Thank you for your comment. We have corrected the text of the article.

Added text (discussion section):

Palladium catalysts supported on supports of various natures were used for the hydrogenation of diphenylacetylene in a number of works [33,35,36]. For this purpose, Markov et al. prepared bimetallic Pd – Cu catalysts by depositing solutions of palladium and copper salts on metal oxides, including Al2O3, followed by drying, calcining, and activating the samples in a stream of hydrogen [33,35]. The specific catalytic activity of these systems in DPA hydrogenation was 0.16-5.77 s-1, depending on the Cu / Pd ratio. In [36], palladium was deposited in a matrix of hyper crosslinked polystyrene, where at the first stage in the medium of supercritical carbon dioxide, palladium compounds were deposited on the support, which in the second stage were reduced to metal with molecular hydrogen. In this case, the specific activity in DPA hydrogenation was 0.57 s-1. The palladium composites obtained in this work are comparable to or exceed the known catalysts in activity, but the process of their preparation includes only one stage, is distinguished by the absence of solvents, and therefore is more environmentally friendly. Also, it allows you to influence the properties of the resulting systems by varying the conditions of laser ablation. It should be noted that the rather high activity of the proposed catalytic systems can be associated with the method of deposition of palladium particles on the surface or in the internal pores of the support from a colloidal solution in supercritical carbon dioxide. Most likely, it is this method that provides a uniform and uniform distribution of metal particles in the support matrix, which leads to high activity of the composites.
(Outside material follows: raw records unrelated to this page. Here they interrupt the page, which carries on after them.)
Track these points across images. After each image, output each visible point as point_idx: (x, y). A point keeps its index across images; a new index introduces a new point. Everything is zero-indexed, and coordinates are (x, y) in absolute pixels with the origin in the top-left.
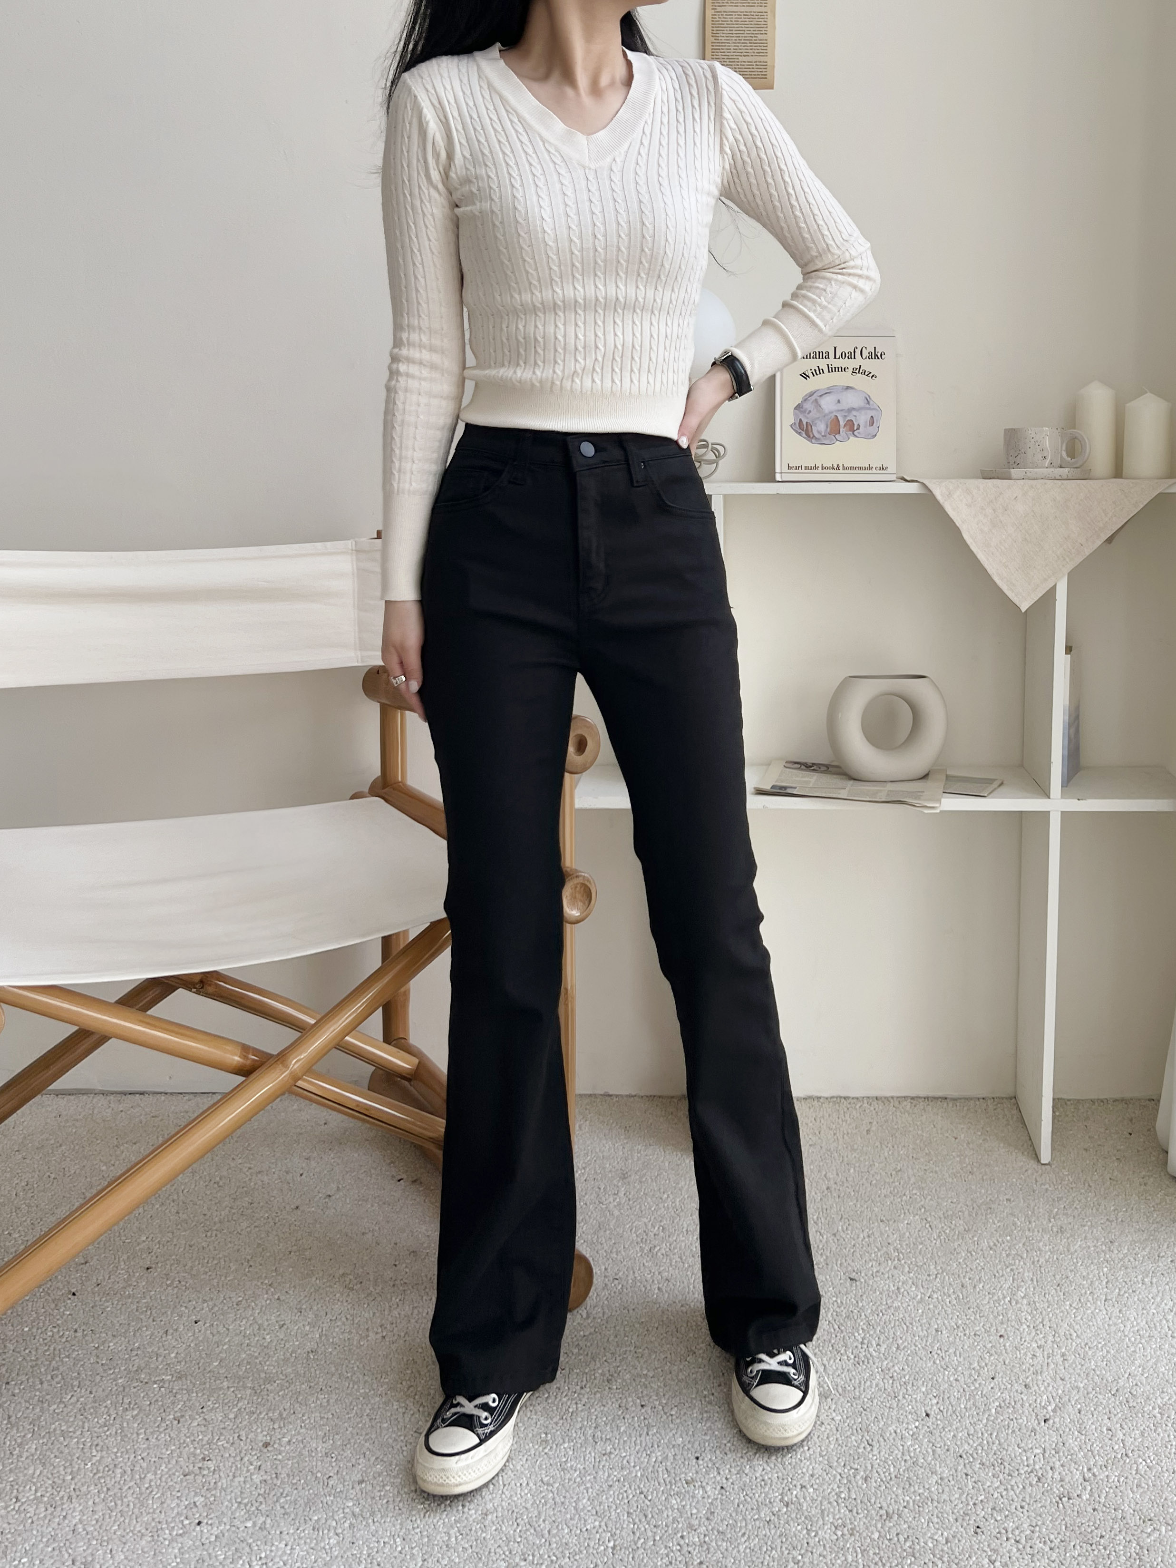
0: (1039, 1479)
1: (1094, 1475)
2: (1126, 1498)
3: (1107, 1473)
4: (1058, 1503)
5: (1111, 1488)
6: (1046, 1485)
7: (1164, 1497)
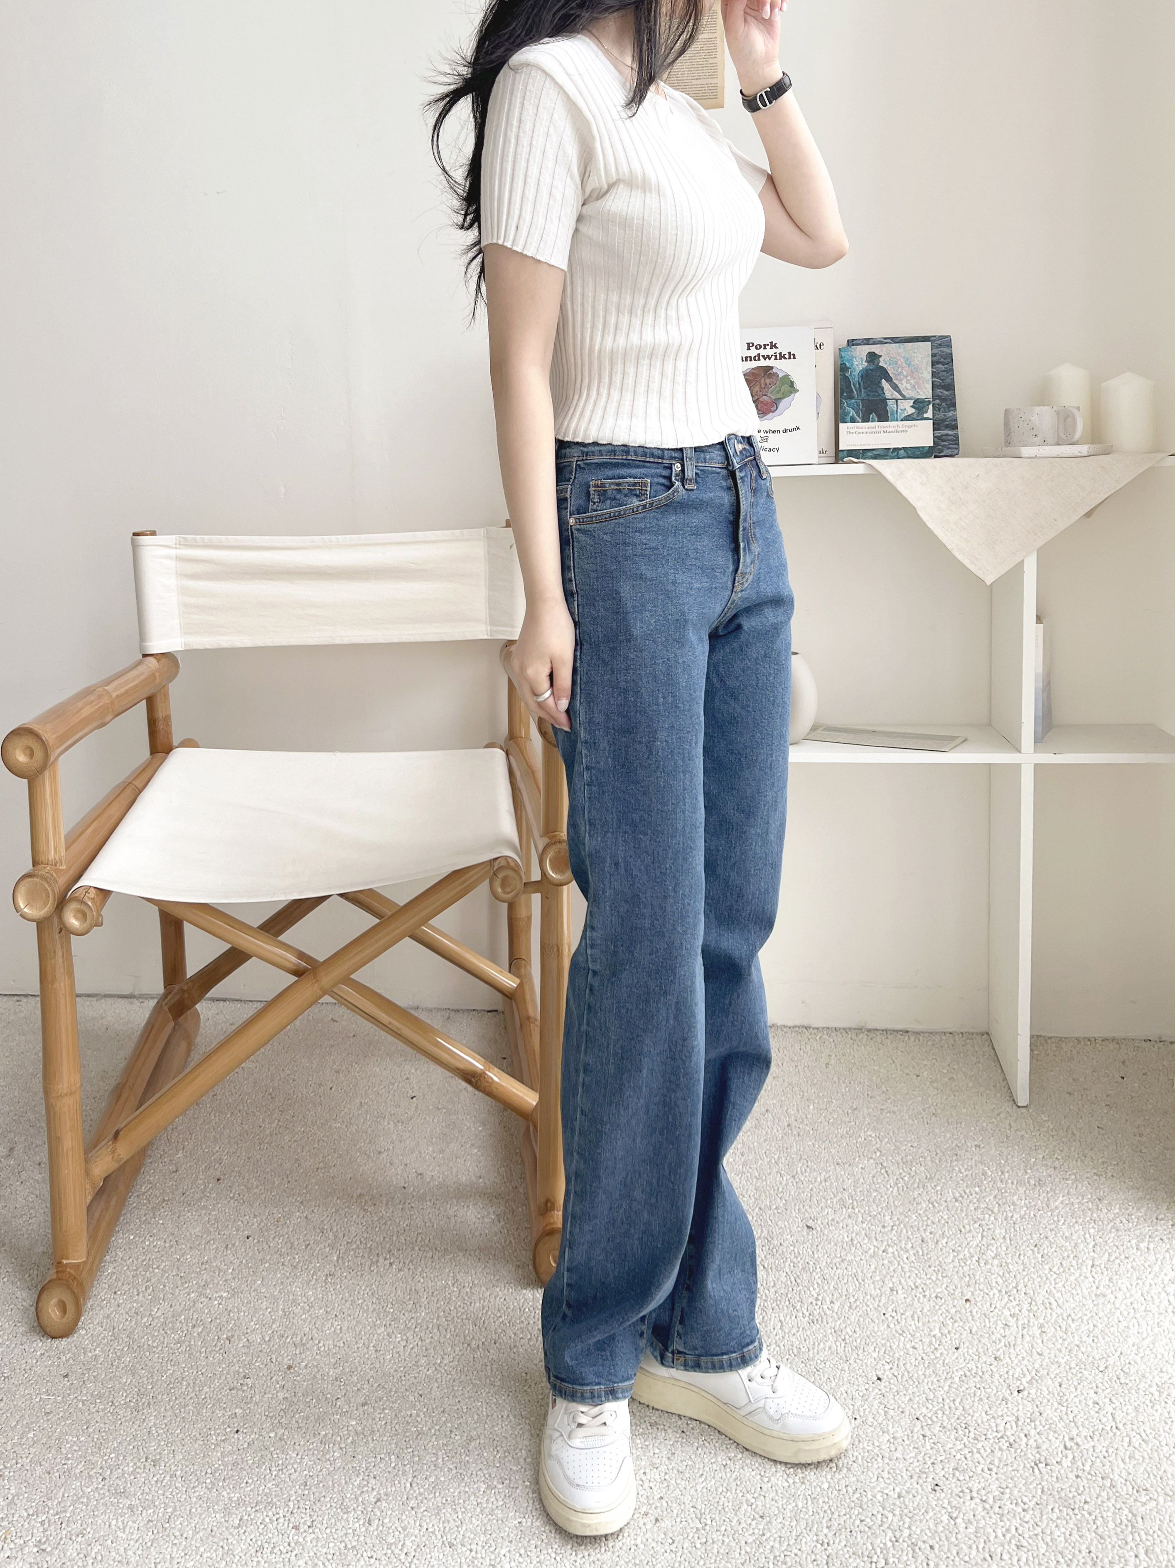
0: (1011, 1444)
1: (1077, 1444)
2: (1116, 1469)
3: (1092, 1444)
4: (1033, 1468)
5: (1098, 1457)
6: (1019, 1451)
7: (1163, 1469)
[35]: P.V.Markov, G.O.Bragina, G.N.Baeva, A.V.Rassolov, I.S.Mashkovsky and A.Yu.Stakheev. Highly Selective Pd–Cu/α-Al₂O₃ Catalysts for Liquid-Phase Hydrogenation: The Influence of the Pd : Cu Ratio on the Structure and Catalytic Characteristics. Kinet. Catal. 2018. V. 59. N 5. P. 601-609. DOI: 10.1134/S0023158418050105

Good luck, and most importantly, good health!

On behalf of authors, Dr. Nikita Minaev

Round 2

Reviewer 1 Report

The authors addressed all the revision requests and the paper can be published in this version.

Reviewer 3 Report

The authors answered adequately to the previous concerns.

In my opinion the paper is now suitable to be published.